Your instructions: With the images left out, print every entry that follows exactly.

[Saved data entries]
——
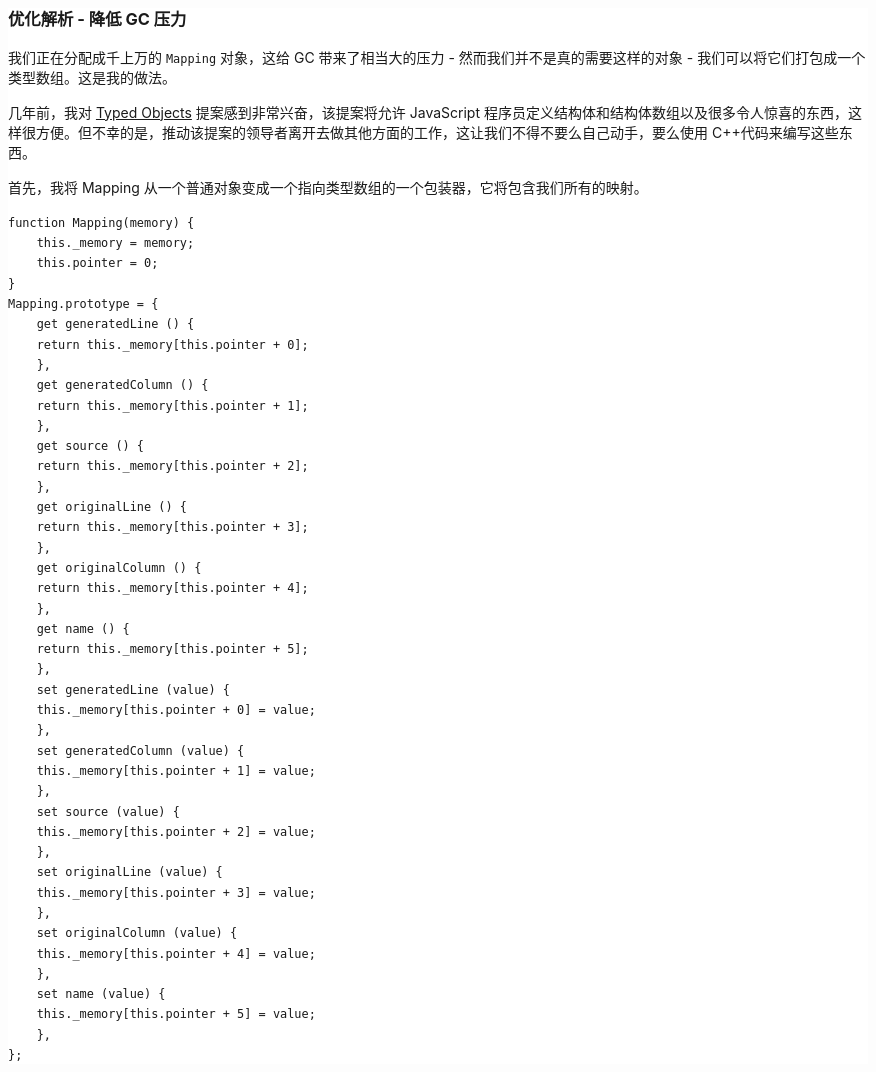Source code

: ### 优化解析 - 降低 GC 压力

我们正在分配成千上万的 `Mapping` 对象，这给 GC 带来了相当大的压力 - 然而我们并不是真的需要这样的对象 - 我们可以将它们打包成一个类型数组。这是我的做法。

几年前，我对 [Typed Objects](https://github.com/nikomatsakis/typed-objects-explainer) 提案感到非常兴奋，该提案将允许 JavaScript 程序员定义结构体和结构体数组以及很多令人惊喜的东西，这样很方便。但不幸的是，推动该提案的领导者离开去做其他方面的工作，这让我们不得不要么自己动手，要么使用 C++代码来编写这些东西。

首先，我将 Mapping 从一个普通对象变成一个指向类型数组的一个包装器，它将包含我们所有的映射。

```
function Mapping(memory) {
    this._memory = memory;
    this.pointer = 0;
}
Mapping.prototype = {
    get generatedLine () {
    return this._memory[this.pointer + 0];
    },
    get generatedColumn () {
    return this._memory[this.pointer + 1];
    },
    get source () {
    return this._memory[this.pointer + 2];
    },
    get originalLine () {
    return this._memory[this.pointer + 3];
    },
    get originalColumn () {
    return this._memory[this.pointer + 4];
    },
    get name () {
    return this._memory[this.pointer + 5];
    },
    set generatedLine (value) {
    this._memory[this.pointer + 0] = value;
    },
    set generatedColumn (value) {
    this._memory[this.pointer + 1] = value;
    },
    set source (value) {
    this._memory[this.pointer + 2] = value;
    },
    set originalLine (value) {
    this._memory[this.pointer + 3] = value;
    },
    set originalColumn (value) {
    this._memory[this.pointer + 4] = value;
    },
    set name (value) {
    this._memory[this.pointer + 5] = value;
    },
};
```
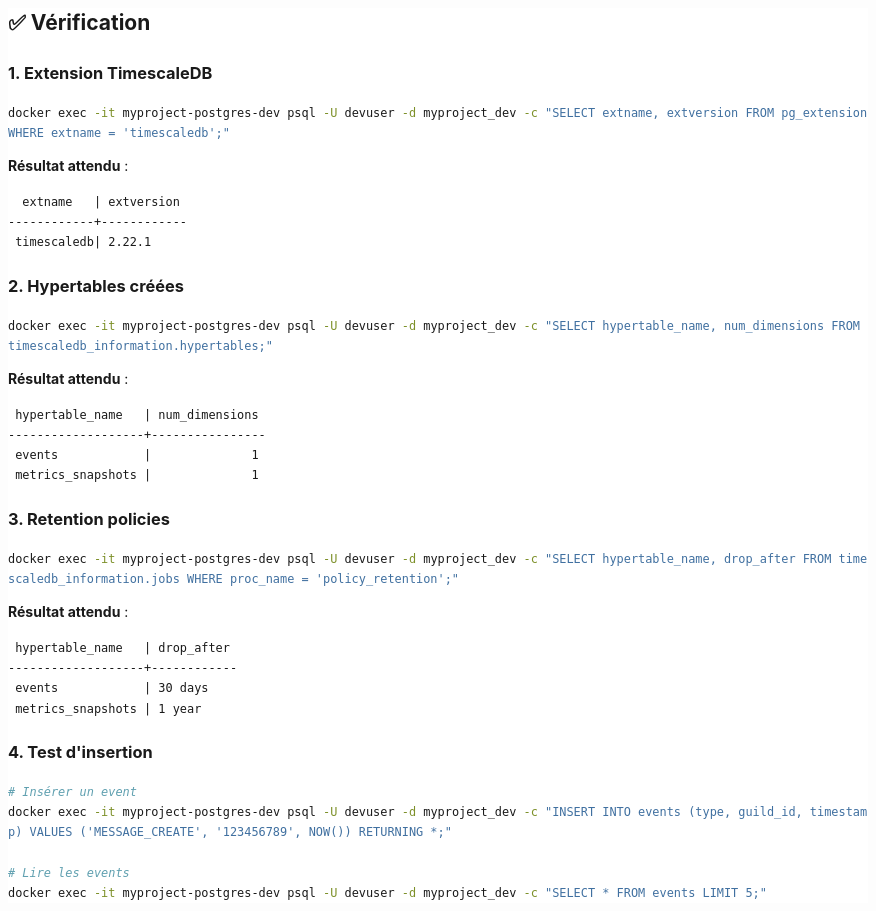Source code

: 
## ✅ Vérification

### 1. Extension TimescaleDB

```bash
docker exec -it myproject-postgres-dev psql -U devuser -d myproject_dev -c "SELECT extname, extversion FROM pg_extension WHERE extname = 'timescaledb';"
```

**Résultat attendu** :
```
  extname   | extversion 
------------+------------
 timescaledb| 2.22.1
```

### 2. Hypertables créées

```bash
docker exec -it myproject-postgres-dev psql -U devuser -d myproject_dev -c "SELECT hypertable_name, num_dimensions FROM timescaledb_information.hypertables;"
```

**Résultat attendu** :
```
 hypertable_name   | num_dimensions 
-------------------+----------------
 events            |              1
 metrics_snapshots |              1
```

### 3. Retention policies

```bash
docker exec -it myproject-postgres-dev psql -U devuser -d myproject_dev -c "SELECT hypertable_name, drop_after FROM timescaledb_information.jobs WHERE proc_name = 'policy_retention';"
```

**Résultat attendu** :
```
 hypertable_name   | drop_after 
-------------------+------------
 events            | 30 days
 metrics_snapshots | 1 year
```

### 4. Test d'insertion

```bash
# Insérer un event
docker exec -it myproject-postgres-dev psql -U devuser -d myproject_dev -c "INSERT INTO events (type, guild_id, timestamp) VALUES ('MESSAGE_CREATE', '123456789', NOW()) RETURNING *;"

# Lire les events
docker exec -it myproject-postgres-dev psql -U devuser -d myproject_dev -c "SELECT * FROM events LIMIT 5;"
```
——
Written response:
Source code

: ### 优化解析 - 降低 GC 压力

我们正在分配成千上万的 `Mapping` 对象，这给 GC 带来了相当大的压力 - 然而我们并不是真的需要这样的对象 - 我们可以将它们打包成一个类型数组。这是我的做法。

几年前，我对 [Typed Objects](https://github.com/nikomatsakis/typed-objects-explainer) 提案感到非常兴奋，该提案将允许 JavaScript 程序员定义结构体和结构体数组以及很多令人惊喜的东西，这样很方便。但不幸的是，推动该提案的领导者离开去做其他方面的工作，这让我们不得不要么自己动手，要么使用 C++代码来编写这些东西。

首先，我将 Mapping 从一个普通对象变成一个指向类型数组的一个包装器，它将包含我们所有的映射。

```
function Mapping(memory) {
    this._memory = memory;
    this.pointer = 0;
}
Mapping.prototype = {
    get generatedLine () {
    return this._memory[this.pointer + 0];
    },
    get generatedColumn () {
    return this._memory[this.pointer + 1];
    },
    get source () {
    return this._memory[this.pointer + 2];
    },
    get originalLine () {
    return this._memory[this.pointer + 3];
    },
    get originalColumn () {
    return this._memory[this.pointer + 4];
    },
    get name () {
    return this._memory[this.pointer + 5];
    },
    set generatedLine (value) {
    this._memory[this.pointer + 0] = value;
    },
    set generatedColumn (value) {
    this._memory[this.pointer + 1] = value;
    },
    set source (value) {
    this._memory[this.pointer + 2] = value;
    },
    set originalLine (value) {
    this._memory[this.pointer + 3] = value;
    },
    set originalColumn (value) {
    this._memory[this.pointer + 4] = value;
    },
    set name (value) {
    this._memory[this.pointer + 5] = value;
    },
};
```
Source code

: 
## ✅ Vérification

### 1. Extension TimescaleDB

```bash
docker exec -it myproject-postgres-dev psql -U devuser -d myproject_dev -c "SELECT extname, extversion FROM pg_extension WHERE extname = 'timescaledb';"
```

**Résultat attendu** :
```
  extname   | extversion 
------------+------------
 timescaledb| 2.22.1
```

### 2. Hypertables créées

```bash
docker exec -it myproject-postgres-dev psql -U devuser -d myproject_dev -c "SELECT hypertable_name, num_dimensions FROM timescaledb_information.hypertables;"
```

**Résultat attendu** :
```
 hypertable_name   | num_dimensions 
-------------------+----------------
 events            |              1
 metrics_snapshots |              1
```

### 3. Retention policies

```bash
docker exec -it myproject-postgres-dev psql -U devuser -d myproject_dev -c "SELECT hypertable_name, drop_after FROM timescaledb_information.jobs WHERE proc_name = 'policy_retention';"
```

**Résultat attendu** :
```
 hypertable_name   | drop_after 
-------------------+------------
 events            | 30 days
 metrics_snapshots | 1 year
```

### 4. Test d'insertion

```bash
# Insérer un event
docker exec -it myproject-postgres-dev psql -U devuser -d myproject_dev -c "INSERT INTO events (type, guild_id, timestamp) VALUES ('MESSAGE_CREATE', '123456789', NOW()) RETURNING *;"

# Lire les events
docker exec -it myproject-postgres-dev psql -U devuser -d myproject_dev -c "SELECT * FROM events LIMIT 5;"
```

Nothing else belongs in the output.